(Task brief): Look through the lines below; wherever the word "above" appears, copy that line.
---- Records to use
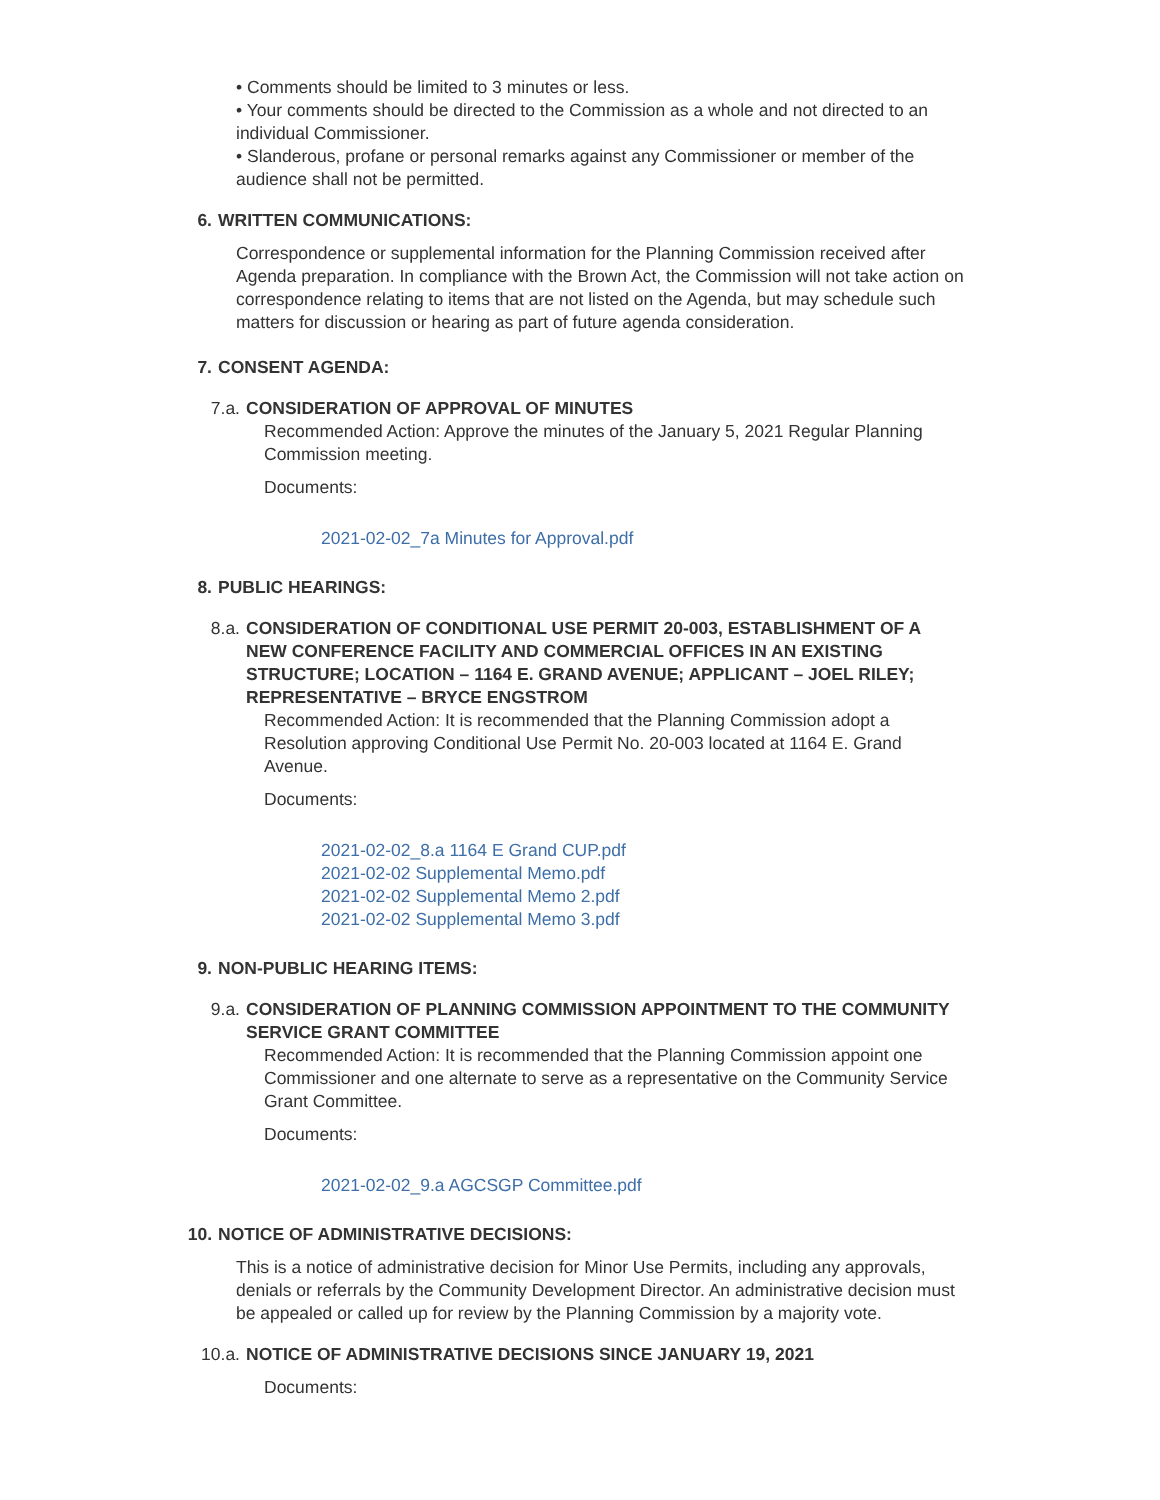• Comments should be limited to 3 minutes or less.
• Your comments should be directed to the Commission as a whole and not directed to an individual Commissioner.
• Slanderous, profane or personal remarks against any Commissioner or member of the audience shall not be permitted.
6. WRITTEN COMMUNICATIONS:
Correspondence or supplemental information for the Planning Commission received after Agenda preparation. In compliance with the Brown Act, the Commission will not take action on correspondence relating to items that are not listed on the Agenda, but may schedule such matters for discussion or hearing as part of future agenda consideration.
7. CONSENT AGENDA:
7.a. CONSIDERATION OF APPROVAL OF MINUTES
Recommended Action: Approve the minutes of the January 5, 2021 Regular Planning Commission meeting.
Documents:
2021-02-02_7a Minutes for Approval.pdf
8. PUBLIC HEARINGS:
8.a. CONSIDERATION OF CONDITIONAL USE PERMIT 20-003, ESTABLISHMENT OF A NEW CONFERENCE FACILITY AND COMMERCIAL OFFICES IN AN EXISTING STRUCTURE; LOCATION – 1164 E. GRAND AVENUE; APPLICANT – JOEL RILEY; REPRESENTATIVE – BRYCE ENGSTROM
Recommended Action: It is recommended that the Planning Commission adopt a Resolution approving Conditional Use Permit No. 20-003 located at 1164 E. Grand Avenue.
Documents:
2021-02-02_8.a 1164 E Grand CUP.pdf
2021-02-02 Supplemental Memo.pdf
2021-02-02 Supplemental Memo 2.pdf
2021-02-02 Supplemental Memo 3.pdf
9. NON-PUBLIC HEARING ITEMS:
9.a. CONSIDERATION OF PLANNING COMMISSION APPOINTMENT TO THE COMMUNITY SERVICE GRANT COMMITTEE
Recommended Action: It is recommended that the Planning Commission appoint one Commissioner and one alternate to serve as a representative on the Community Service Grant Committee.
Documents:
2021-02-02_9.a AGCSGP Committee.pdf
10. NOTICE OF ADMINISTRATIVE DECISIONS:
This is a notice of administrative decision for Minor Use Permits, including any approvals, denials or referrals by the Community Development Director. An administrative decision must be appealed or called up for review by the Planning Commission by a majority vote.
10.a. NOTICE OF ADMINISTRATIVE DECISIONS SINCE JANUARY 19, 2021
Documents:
--------
---- Records to use
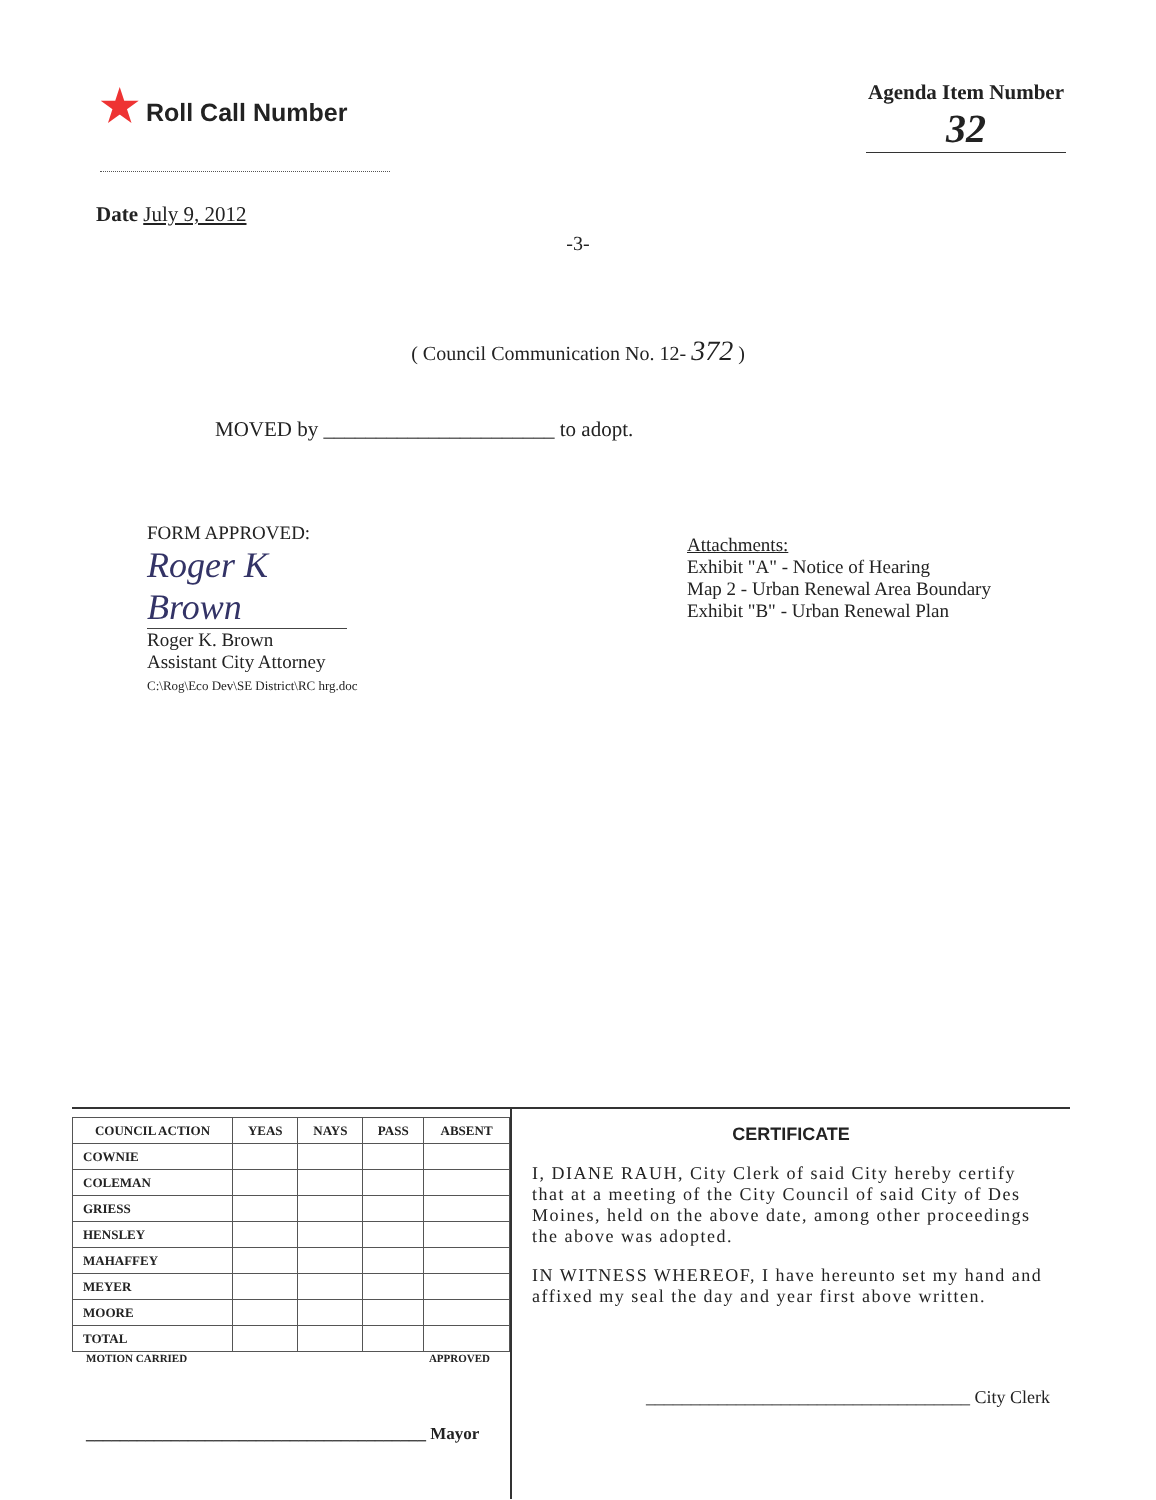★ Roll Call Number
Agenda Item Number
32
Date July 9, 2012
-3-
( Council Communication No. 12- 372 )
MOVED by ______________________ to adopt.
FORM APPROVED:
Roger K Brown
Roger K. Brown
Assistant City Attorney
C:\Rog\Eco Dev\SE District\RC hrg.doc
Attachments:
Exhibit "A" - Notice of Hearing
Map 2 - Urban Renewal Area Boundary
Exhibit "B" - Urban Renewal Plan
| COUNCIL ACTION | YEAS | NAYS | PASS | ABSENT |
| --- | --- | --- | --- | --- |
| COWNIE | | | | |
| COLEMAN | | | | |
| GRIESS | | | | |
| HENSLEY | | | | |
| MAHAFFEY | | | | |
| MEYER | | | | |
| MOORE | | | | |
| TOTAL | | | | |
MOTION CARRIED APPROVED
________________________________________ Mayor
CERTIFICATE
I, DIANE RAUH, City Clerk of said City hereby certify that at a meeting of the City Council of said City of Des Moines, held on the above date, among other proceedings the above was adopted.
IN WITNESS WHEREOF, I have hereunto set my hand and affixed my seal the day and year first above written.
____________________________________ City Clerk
--------
(Result of this exercise):
I, DIANE RAUH, City Clerk of said City hereby certify that at a meeting of the City Council of said City of Des Moines, held on the above date, among other proceedings the above was adopted.
IN WITNESS WHEREOF, I have hereunto set my hand and affixed my seal the day and year first above written.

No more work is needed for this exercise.